## Data supplied
↓
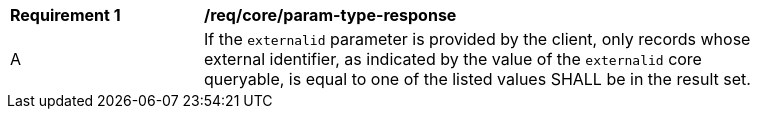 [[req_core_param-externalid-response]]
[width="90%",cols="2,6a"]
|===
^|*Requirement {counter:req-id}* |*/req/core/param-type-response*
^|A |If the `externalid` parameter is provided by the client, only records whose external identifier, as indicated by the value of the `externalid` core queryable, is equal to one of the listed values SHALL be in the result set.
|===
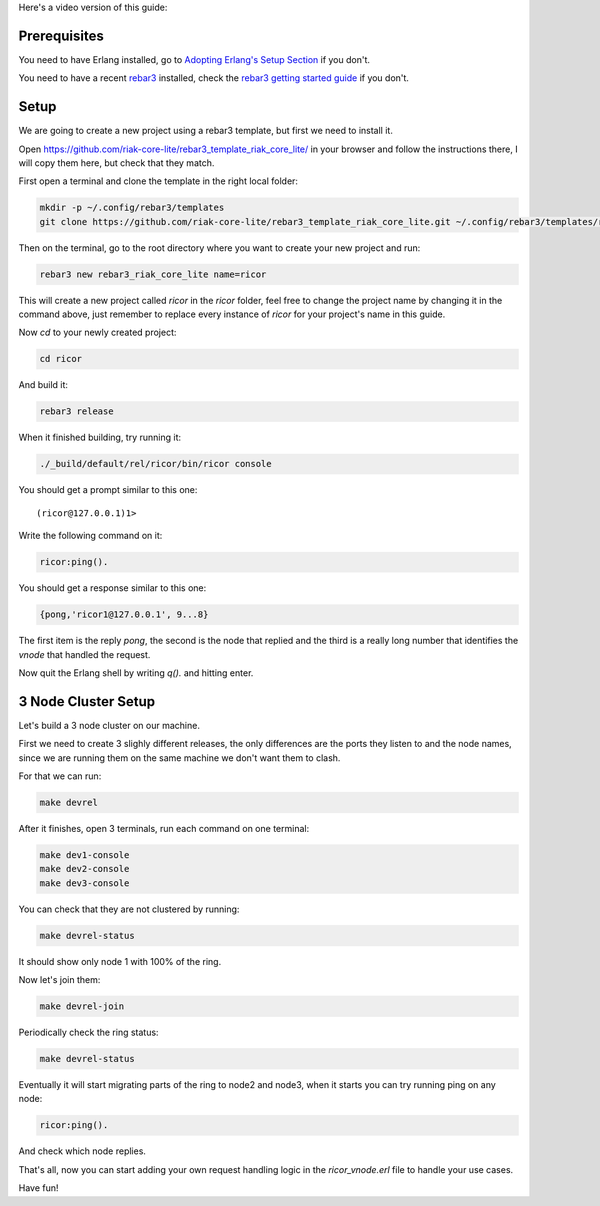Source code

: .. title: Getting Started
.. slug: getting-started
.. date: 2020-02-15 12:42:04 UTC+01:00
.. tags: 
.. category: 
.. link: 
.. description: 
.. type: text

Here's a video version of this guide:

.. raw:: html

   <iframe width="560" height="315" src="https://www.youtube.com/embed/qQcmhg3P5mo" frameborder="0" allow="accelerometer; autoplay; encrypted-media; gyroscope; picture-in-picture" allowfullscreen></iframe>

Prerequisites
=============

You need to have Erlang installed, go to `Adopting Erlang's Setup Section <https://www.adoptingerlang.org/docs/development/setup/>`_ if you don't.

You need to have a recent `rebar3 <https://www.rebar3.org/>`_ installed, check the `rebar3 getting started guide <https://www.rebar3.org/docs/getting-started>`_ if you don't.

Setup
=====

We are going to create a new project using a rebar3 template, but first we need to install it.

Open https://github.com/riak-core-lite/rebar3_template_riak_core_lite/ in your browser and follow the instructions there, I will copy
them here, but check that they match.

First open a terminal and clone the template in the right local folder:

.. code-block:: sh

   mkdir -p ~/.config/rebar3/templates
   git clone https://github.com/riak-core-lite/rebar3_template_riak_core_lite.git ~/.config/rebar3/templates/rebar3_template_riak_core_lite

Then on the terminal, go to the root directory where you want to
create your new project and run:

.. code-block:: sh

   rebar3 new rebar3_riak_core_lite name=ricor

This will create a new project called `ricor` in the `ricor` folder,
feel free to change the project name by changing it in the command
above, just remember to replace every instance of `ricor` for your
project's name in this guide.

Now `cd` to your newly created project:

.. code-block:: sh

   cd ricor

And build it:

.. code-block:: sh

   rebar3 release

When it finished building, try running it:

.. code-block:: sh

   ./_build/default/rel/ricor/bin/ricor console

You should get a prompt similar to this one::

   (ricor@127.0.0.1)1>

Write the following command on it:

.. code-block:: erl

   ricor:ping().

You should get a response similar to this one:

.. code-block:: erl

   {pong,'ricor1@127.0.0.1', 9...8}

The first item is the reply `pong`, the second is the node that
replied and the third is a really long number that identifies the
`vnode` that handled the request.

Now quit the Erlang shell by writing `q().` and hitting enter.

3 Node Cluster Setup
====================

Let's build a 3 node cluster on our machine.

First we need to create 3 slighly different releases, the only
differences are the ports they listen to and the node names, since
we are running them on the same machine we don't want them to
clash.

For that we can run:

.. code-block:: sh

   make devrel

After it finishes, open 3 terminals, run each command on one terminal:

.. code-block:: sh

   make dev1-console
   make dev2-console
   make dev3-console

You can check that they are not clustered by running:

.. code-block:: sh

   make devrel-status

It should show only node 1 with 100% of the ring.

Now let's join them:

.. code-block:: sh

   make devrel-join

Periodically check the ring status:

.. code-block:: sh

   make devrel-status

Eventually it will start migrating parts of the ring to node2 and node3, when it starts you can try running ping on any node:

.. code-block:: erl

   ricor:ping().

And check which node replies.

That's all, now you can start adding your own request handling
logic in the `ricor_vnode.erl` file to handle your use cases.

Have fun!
↑
## Exercise directions
Your answer should be the lines of the records that hold the string "github".

## Solution to this problem
Open https://github.com/riak-core-lite/rebar3_template_riak_core_lite/ in your browser and follow the instructions there, I will copy
   git clone https://github.com/riak-core-lite/rebar3_template_riak_core_lite.git ~/.config/rebar3/templates/rebar3_template_riak_core_lite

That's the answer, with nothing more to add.